Le mantra adéquat, à chaque pas, reste « merci », même la pluie s’abat en grêlons afin de ne pas tremper l’homme qui marche. Merci pour les intempéries qui reconnaissent au lieu sa force païenne. Merci pour les égarements qui aboutissent ici, et pour la permanence des bouquetins, des marmottes et des craves à bec rouge qui passent l’hiver sans la gêne d’une présence humaine. Merci tout autant pour les pieds de l’homme, ses jambes, son cœur, le ressourcement. L’expérience recouvrée de la volonté, dissimulée des mois durant sous les inquiétudes et les velléités. Merci quand, par l’effort consenti – les bienfaits dispensés.

jeudi 21 juin 2018

21 juin

(Binh-Dû s’est fait remarquer toute une saison. Il est un peu las de son nom. Voyons si l’on peut s’en passer.)

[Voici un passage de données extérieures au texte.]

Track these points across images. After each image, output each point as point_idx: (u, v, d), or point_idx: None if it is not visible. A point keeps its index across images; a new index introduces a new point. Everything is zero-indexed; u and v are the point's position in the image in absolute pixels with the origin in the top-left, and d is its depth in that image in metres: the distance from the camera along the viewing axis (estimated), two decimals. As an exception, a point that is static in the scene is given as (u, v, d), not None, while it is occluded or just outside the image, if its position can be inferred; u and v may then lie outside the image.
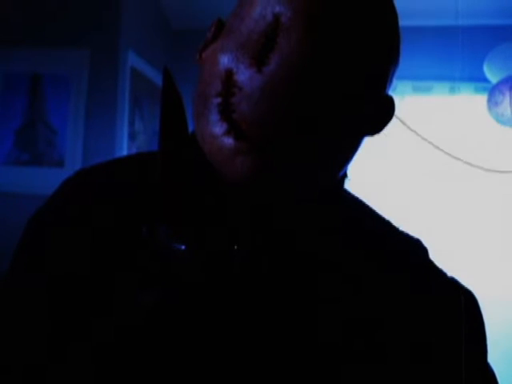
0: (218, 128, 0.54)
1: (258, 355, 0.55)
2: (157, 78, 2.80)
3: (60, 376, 0.55)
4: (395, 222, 0.67)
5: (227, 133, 0.53)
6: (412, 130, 2.47)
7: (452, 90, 2.78)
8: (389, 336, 0.58)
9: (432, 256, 0.65)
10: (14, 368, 0.56)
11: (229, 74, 0.53)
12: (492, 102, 2.31)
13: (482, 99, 2.50)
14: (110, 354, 0.54)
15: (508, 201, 2.78)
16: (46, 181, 2.32)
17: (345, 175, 0.63)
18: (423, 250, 0.65)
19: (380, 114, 0.58)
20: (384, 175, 2.79)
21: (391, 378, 0.57)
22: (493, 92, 2.32)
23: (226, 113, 0.53)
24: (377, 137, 0.60)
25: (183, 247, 0.55)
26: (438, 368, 0.59)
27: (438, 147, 2.49)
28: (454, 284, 0.63)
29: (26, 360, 0.56)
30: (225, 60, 0.54)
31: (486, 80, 2.49)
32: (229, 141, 0.53)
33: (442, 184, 2.81)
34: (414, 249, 0.65)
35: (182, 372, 0.54)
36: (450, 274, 0.64)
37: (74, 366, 0.55)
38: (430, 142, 2.49)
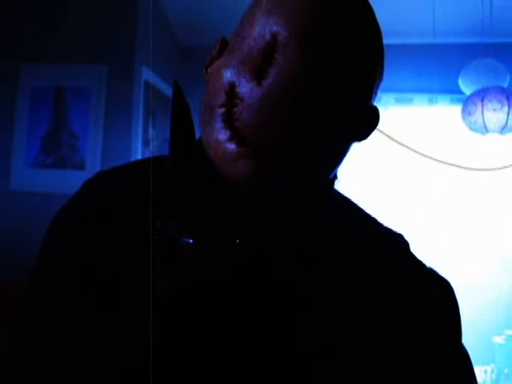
0: (222, 135, 0.54)
1: (258, 338, 0.55)
2: (167, 90, 2.80)
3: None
4: (380, 219, 0.67)
5: (230, 139, 0.53)
6: (394, 140, 2.47)
7: (431, 101, 2.78)
8: (374, 325, 0.58)
9: (413, 249, 0.65)
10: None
11: (232, 86, 0.54)
12: (466, 112, 2.31)
13: (457, 109, 2.51)
14: (128, 340, 0.54)
15: (479, 196, 2.79)
16: (68, 182, 2.32)
17: (335, 177, 0.63)
18: (405, 244, 0.65)
19: (367, 123, 0.58)
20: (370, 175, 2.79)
21: (380, 363, 0.57)
22: (466, 103, 2.32)
23: (229, 121, 0.53)
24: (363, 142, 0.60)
25: (191, 241, 0.55)
26: (417, 353, 0.59)
27: (416, 151, 2.49)
28: (432, 274, 0.63)
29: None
30: (228, 74, 0.54)
31: (460, 92, 2.50)
32: (232, 146, 0.53)
33: (421, 181, 2.82)
34: (397, 242, 0.65)
35: (192, 351, 0.54)
36: (428, 265, 0.64)
37: (96, 359, 0.55)
38: (409, 148, 2.49)
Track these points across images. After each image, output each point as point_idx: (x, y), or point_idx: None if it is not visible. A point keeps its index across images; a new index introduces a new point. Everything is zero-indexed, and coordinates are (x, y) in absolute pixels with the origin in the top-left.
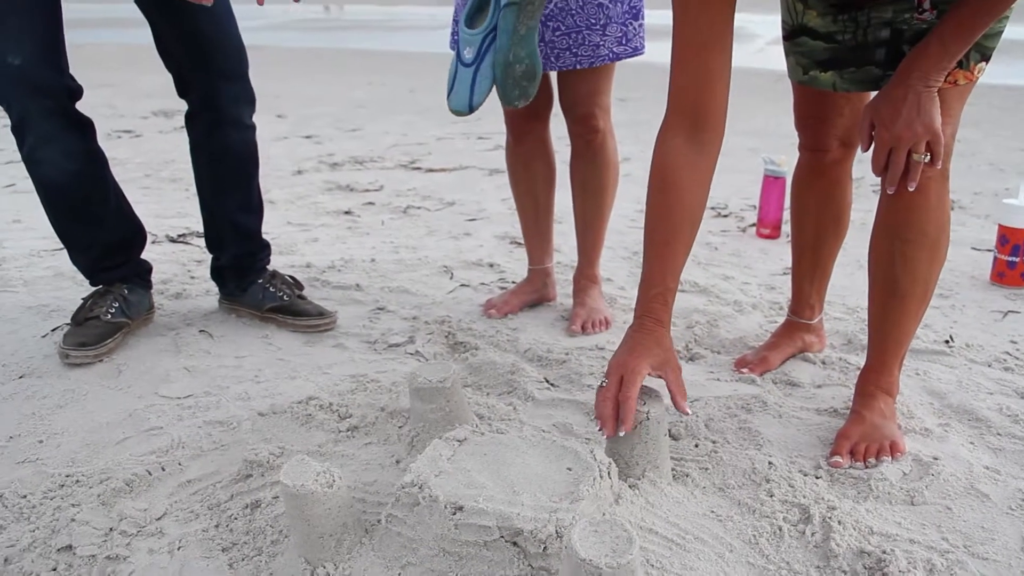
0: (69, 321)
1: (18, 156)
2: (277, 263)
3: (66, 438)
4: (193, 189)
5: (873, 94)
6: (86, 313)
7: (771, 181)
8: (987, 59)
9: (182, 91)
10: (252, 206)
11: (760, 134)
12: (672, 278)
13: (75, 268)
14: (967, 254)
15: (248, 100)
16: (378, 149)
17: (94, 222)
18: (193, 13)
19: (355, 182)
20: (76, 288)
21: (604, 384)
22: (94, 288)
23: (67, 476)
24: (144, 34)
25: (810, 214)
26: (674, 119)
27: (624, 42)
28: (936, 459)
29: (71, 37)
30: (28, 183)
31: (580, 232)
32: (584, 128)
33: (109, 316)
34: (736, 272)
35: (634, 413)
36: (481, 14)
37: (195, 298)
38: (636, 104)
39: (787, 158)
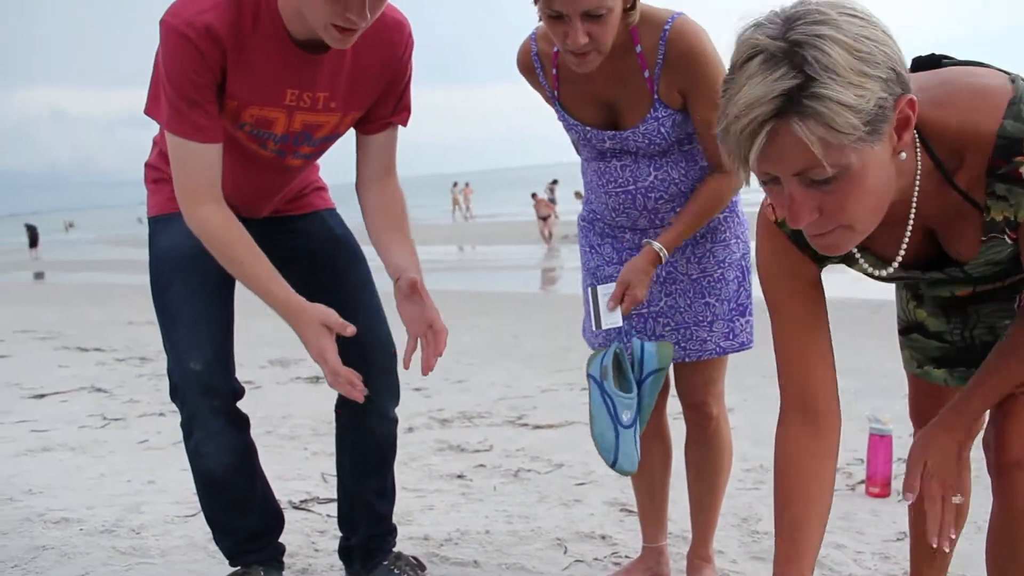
0: None
1: (151, 410)
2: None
3: None
4: (312, 447)
5: None
6: None
7: (877, 440)
8: None
9: None
10: (387, 492)
11: (863, 374)
12: (795, 566)
13: (209, 538)
14: None
15: (395, 394)
16: (485, 403)
17: (242, 510)
18: (351, 317)
19: (465, 442)
20: (210, 560)
21: None
22: (233, 568)
23: None
24: None
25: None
26: (787, 408)
27: (731, 337)
28: None
29: None
30: (161, 439)
31: (694, 512)
32: (698, 415)
33: None
34: (847, 539)
35: None
36: (617, 371)
37: (320, 573)
38: None
39: (891, 414)
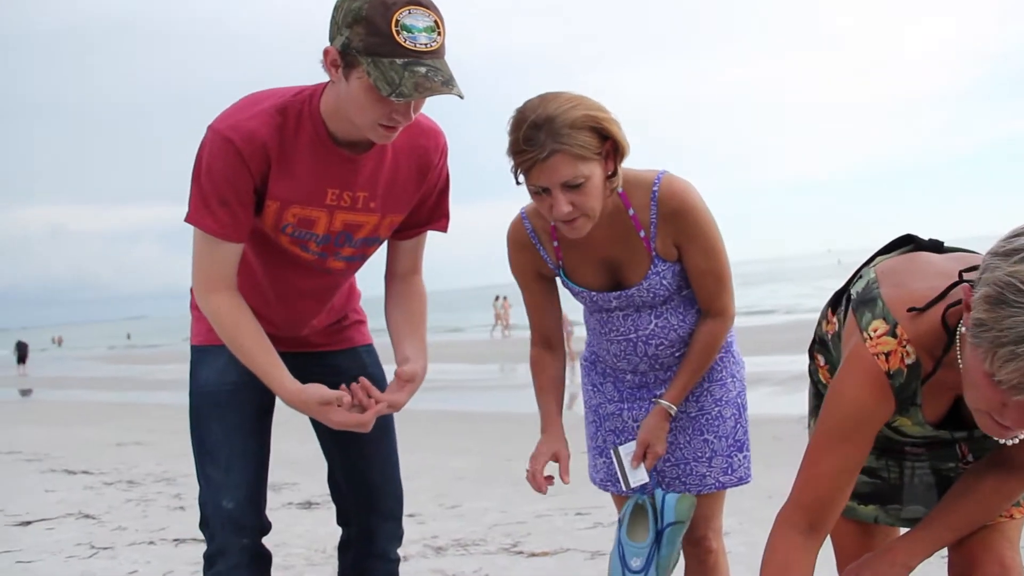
0: None
1: (140, 538)
2: None
3: None
4: None
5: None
6: None
7: None
8: None
9: (342, 521)
10: None
11: None
12: None
13: None
14: None
15: (399, 537)
16: (479, 530)
17: None
18: (366, 459)
19: (460, 571)
20: None
21: None
22: None
23: None
24: None
25: None
26: (795, 514)
27: (730, 472)
28: None
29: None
30: (150, 569)
31: None
32: (699, 549)
33: None
34: None
35: None
36: (636, 520)
37: None
38: None
39: None
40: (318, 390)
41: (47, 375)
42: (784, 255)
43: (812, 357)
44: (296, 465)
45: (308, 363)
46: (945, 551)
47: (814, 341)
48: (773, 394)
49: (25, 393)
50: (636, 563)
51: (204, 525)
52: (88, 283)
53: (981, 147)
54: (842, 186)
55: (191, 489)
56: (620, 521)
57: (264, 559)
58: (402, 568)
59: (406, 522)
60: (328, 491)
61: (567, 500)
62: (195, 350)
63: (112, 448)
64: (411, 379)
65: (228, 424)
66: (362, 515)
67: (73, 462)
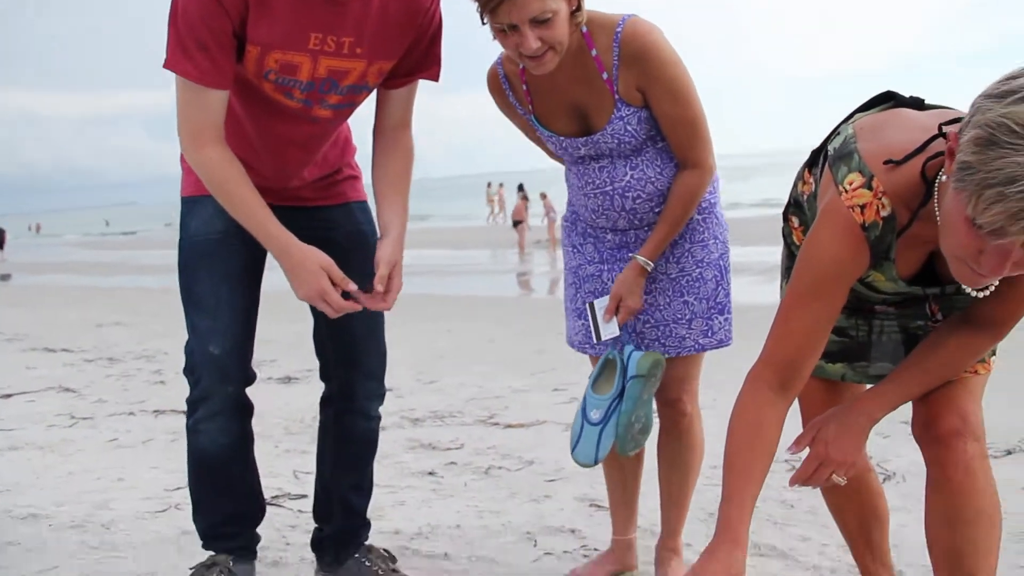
0: None
1: (120, 409)
2: None
3: None
4: (284, 445)
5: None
6: None
7: None
8: (995, 353)
9: (324, 377)
10: (364, 488)
11: None
12: (750, 501)
13: (179, 533)
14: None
15: (379, 396)
16: (457, 403)
17: (226, 493)
18: (351, 315)
19: (437, 440)
20: (179, 555)
21: None
22: (201, 562)
23: None
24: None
25: (845, 512)
26: (766, 372)
27: (709, 335)
28: None
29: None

       Un, les cumulus qui s’élèvent à la verticale dans le ciel, derrière la crête des montagnes. D’une blancheur immaculée, identique à celle des plaques de neige accrochées aux parois. Puis se délitent. Deux, les gouttes de pluie en soirée, qui soulèvent des cratères sur le chemin de sable, tant elles sont grosses ; tant elles tombent de haut. Trois, le moineau qui vient s’agripper au rebord de la vitre fermée côté passager. Pour un peu il toquerait du bec un message énigmatique.
       Reprenons : aux pylônes des télésièges offensant le regard succéda une croix plus ancienne, tout autant superflue. Mais à son pied on ne la voit plus. Un chien patou tint à gueuler haut son hostilité, je ne vais pas les bouffer, tes moutons ! Fut-il rétorqué. La pluie a attendu un moment de tranquillité sous l’abri d’un chalet pour s’abattre, le soleil brillait, cela a duré. Puis le moineau.
       (Mais la pluie n’est pas si mémorable, reléguée aux lisières si l’objectif est de retenir trois moments parmi l’abondance nouvelle – ah, quittées les villes ! –, deux aurait été le torrent traversé, si froid que les pieds d’une certaine façon sont encore dans le fond, parmi les cailloux plats.)

mercredi 20 juin 2018

20 juin

Un, le parfum du jasmin. Qui atténue la canicule à venir. Deux, le goût du pain. Nous sommes sauvés. Trois, une douche en douce.
Dans les montagnes il fait seulement chaud. Alors qu’en plaine on meurt.
La forêt escarpée incite à renoncer mais la vieillesse ne sera jamais d’actualité. Quand il était petit, Binh-Dû se persuadait qu’il ne mourrait jamais, quand il sera très âgé il découvrira qu’il avait eu raison. Il se trompait juste quant à la forme que prendrait son immortalité.
Pas âme qui vive au refuge de la cascade, mais une paire de tongs sur le seuil, des habits à sécher sur une corde tendue.
Peut-être vaudrait-il mieux mourir en compagnie que survivre seul.
Délivrer un ultime regard encourageant, dans des yeux apeurés, voilà qui serait sympathique. Beaucoup plus bas, là où la cascade s'est horizontalisée et ne laisse plus entendre qu'un murmure, Binh-Dû se couche près d'un bâtiment à ciel ouvert qui hébergera des poneys.